*CHALLENGE 1:* In the obituary of John Leo, what years did his weekly U.S. News columns run?
*CHALLENGE 2:* Print the passage of the obituary of John Leo word for word, starting with "John Leo, a" and going on through "Bronx. He was 86.".

___ SELECTION

John Leo, a former columnist for U.S. News & World Report who delighted in puncturing the liberal pieties of college campuses, mocking political correctness and satirizing the idea of cultural victimhood, died May 10 at a hospice facility in the Bronx. He was 86.
John Leo, conservative columnist for U.S. News, dies at 86
Mr. Leo spent much of his career as a journalist for mainstream publications, including the New York Times and Time magazine, but he was best known for writing biting and often humorous opinion columns that drew on his Catholic education and a sense of moral outrage about modern life.
“I’m a moralist,” he told Christianity Today in 1996. “It’s a dirty word these days, but I approach things in terms of right and wrong.”
Mr. Leo called himself the “founder of the anti-sensitivity movement,” but his often jocular style masked a deep-seated belief that American culture had gone off the rails — veering to the left — and that it was his duty to blow the whistle.
“I think millions of Americans are in shock and mourning at the cultural breakdown we see all around us,” he said in the Christianity Today interview. “There must be a way to stand up and say, ‘This is not the way our culture has to go.’”
Mr. Leo pointed to the 1960s as the beginning of what he saw as the steady decline of American life, including changes in family structure and a growing militancy among students, minority groups, gay people and women.
“We have a grievance-based left now,” he said in 2001 on Fox News, where he was an occasional commentator. “If you cannot point to yourself as a victim, you can’t get anywhere in American life.”
Mr. Leo did not consider himself an ideologue, and he seldom wrote about partisan politics in his weekly U.S. News columns, which ran from 1988 to 2006 and were syndicated in more than 100 newspapers. He preferred to focus on what he described as politically correct (PC) developments in education, culture and sexual mores.

______
___ DATA PROVIDED

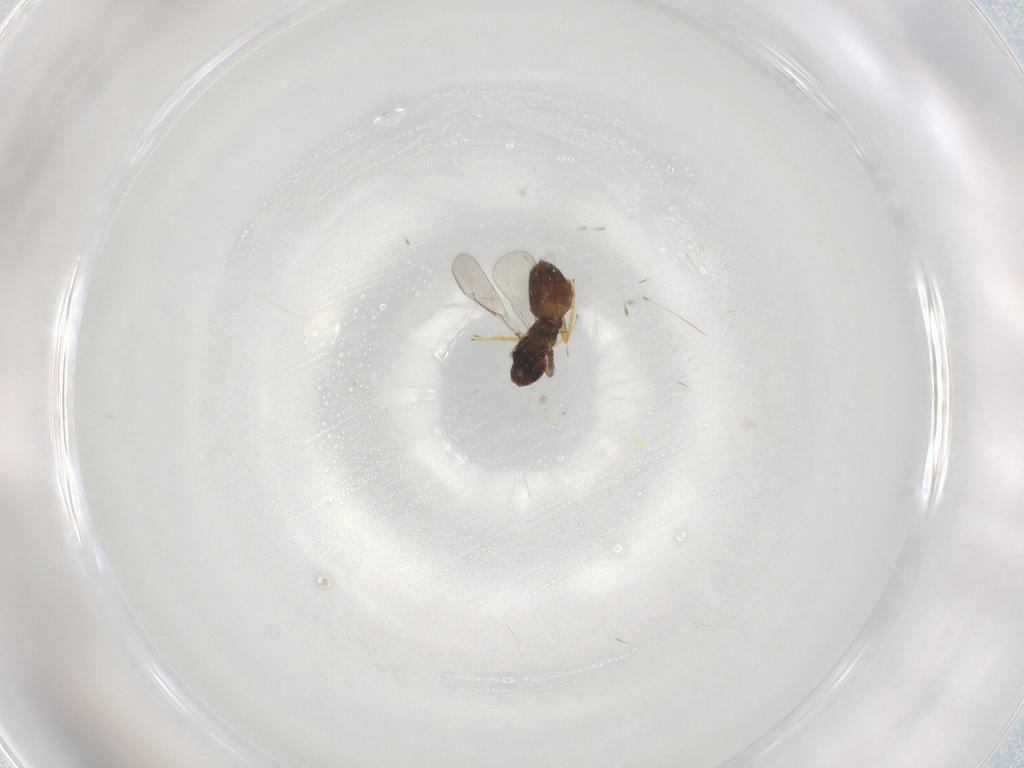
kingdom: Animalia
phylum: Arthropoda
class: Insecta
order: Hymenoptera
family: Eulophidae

______
___ DATA PROVIDED

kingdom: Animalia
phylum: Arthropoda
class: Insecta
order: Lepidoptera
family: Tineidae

______
___ DATA PROVIDED

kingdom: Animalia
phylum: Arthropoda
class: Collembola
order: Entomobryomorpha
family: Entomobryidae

______

*WRITTEN SOLUTION 1:* From 1988 to 2006.

*WRITTEN SOLUTION 2:*
John Leo, a former columnist for U.S. News & World Report who delighted in puncturing the liberal pieties of college campuses, mocking political correctness and satirizing the idea of cultural victimhood, died May 10 at a hospice facility in the Bronx. He was 86.